Problem description.
Within this material, find every line where the string "actual" appears, and copy it out.

Supplied entries.
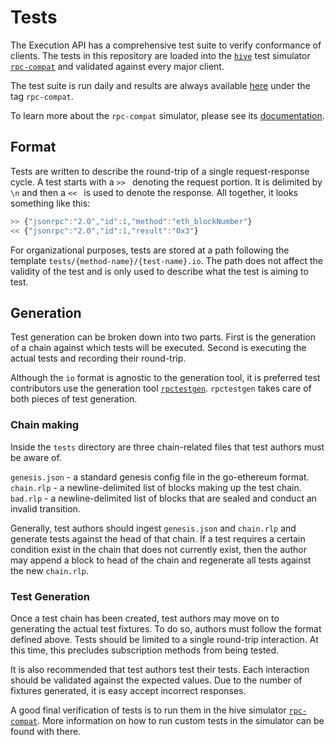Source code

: # Tests

The Execution API has a comprehensive test suite to verify conformance of
clients. The tests in this repository are loaded into the [`hive`][hive] test
simulator [`rpc-compat`][rpc-compat] and validated against every major client.

The test suite is run daily and results are always available [here][hivetests2]
under the tag `rpc-compat`. 

To learn more about the `rpc-compat` simulator, please see its
[documentation][rpc-compat].

## Format

Tests are written to describe the round-trip of a single request-response
cycle. A test starts with a `>> ` denoting the request portion. It is delimited
by `\n` and then a `<< ` is used to denote the response. All together, it looks
something like this:

```javascript
>> {"jsonrpc":"2.0","id":1,"method":"eth_blockNumber"}
<< {"jsonrpc":"2.0","id":1,"result":"0x3"}
```

For organizational purposes, tests are stored at a path following the template
`tests/{method-name}/{test-name}.io`. The path does not affect the validity of
the test and is only used to describe what the test is aiming to test.

## Generation

Test generation can be broken down into two parts. First is the generation of a
chain against which tests will be executed. Second is executing the actual
tests and recording their round-trip.

Although the `io` format is agnostic to the generation tool, it is preferred
test contributors use the generation tool [`rpctestgen`][rpctestgen].
`rpctestgen` takes care of both pieces of test generation.

### Chain making

Inside the `tests` directory are three chain-related files that test authors
must be aware of.

`genesis.json` - a standard genesis config file in the go-ethereum format.
`chain.rlp`    - a newline-delimited list of blocks making up the test chain.
`bad.rlp`      - a newline-delimited list of blocks that are sealed and
                 conduct an invalid transition. 

Generally, test authors should ingest `genesis.json` and `chain.rlp` and
generate tests against the head of that chain. If a test requires a certain
condition exist in the chain that does not currently exist, then the author may
append a block to head of the chain and regenerate all tests against the new
`chain.rlp`.

### Test Generation

Once a test chain has been created, test authors may move on to generating the
actual test fixtures. To do so, authors must follow the format defined above.
Tests should be limited to a single round-trip interaction. At this time, this
precludes subscription methods from being tested.

It is also recommended that test authors test their tests. Each interaction
should be validated against the expected values. Due to the number of fixtures
generated, it is easy accept incorrect responses.

A good final verification of tests is to run them in the hive simulator
[`rpc-compat`][rpc-compat]. More information on how to run custom tests in the
simulator can be found with there.

[hive]: https://github.com/ethereum/hive
[hivetests2]: https://hivetests2.ethdevops.io
[rpc-compat]: https://github.com/ethereum/hive/tree/master/simulators/ethereum/rpc-compat
[rpctestgen]: https://github.com/lightclient/rpctestgen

Solved problem.
chain against which tests will be executed. Second is executing the actual
actual test fixtures. To do so, authors must follow the format defined above.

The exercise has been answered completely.